I felt this recipe was overly elastic and really tough to roll out. In fact, after three or four honest attempts at rolling it out only to have it fight me and bounce back to the smallest little circle of dough, I ended up rolling up the bowl of dough, wrapped it in plastic wrap and threw it in the freezer out of frustration.

THE RESULTS: After a few days – when my temper finally cooled off – I defrosted the pasta dough ball and to my surprise it was willing to be a bit more workable! I rolled it out into three separate balls. The first one I cut by hand into one-inch ribbons and threw in boiling water.
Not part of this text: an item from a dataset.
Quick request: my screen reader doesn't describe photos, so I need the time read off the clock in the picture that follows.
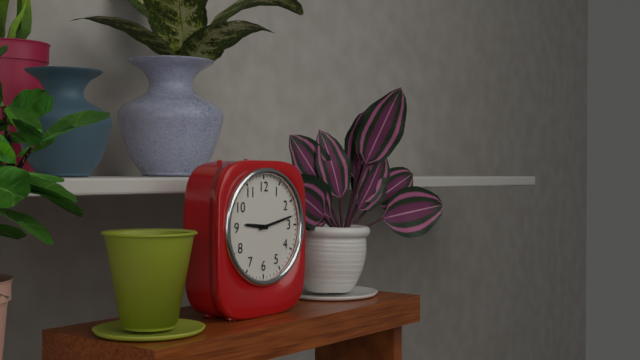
9:13
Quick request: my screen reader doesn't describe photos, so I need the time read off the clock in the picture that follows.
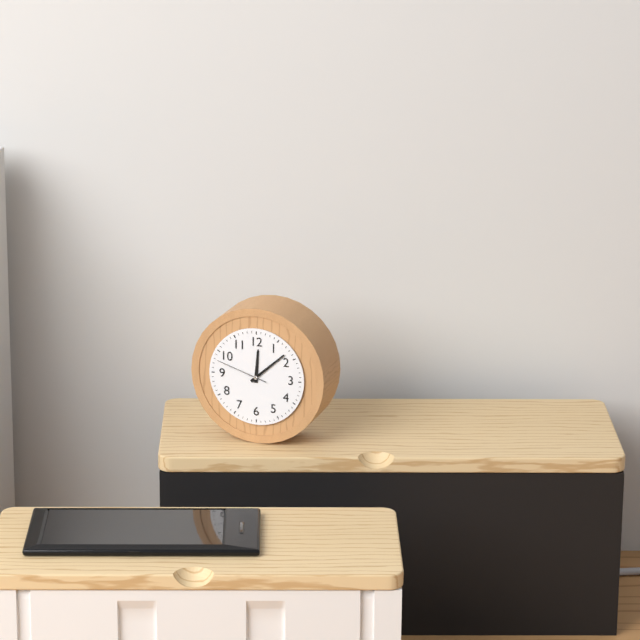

The dough held together well and cooked up el dente in a few short minutes, and happily it stood up well under the traditional tomato sauce. I could imagine using this recipe with a nice cream based pasta sauce, or a simple olive oil, garlic and caper sauce as well. Yum.
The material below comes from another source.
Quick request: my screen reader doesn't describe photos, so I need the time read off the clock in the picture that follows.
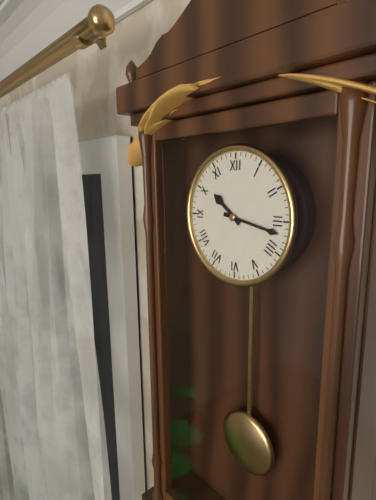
10:17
I also used this dough to make ravioli (I made my own filling but there is a Smoked Duck Breast Ravioli recipe on page 130) however I found that the ravioli opened up and unleashed the filling once I placed them in the boiling water – even though I followed directions and pressed down and even tamped the edges with a fork. I will use this pasta recipe again as it did taste good, but I probably won’t use it for ravioli unless I buy a pasta machine that can enclose the ravioli pockets with a bit more force than I could do by hand.

Warm Rice Salad

RATING: 5 out of 5 (a bowl full of my favourite things!)

THE TEST: There is something undeniably satisfying about eating a salad in the winter months that is not comprised just of leafy lettuce. This recipe is full of hearty ingredients, including red rice, seeds, artichokes, avocados, wild mushrooms and tomatoes – all of my favorite things in one big bowl!

THE RESULTS: This salad is a great example of what I love about the recipes that Shauna has to offer in this book and on her blog; a rice salad re-invented. The flavors are warm, nutty, and savory, with a bit of tang from the wine vinegar & Dijon mustard dressing (she calls for champagne vinegar, but I just used regular wine vinegar). The recipe also calls for fresh artichokes but canned artichokes hearts (or bottoms) cut up in cubes work just as well. This recipe was so easy to throw together, and is a filling option to take for lunch or eat as a simple dinner served on its own or with barbecued chicken breasts. It would also pair perfectly with the Black Cod in Black Rice Flour recipe on page 215.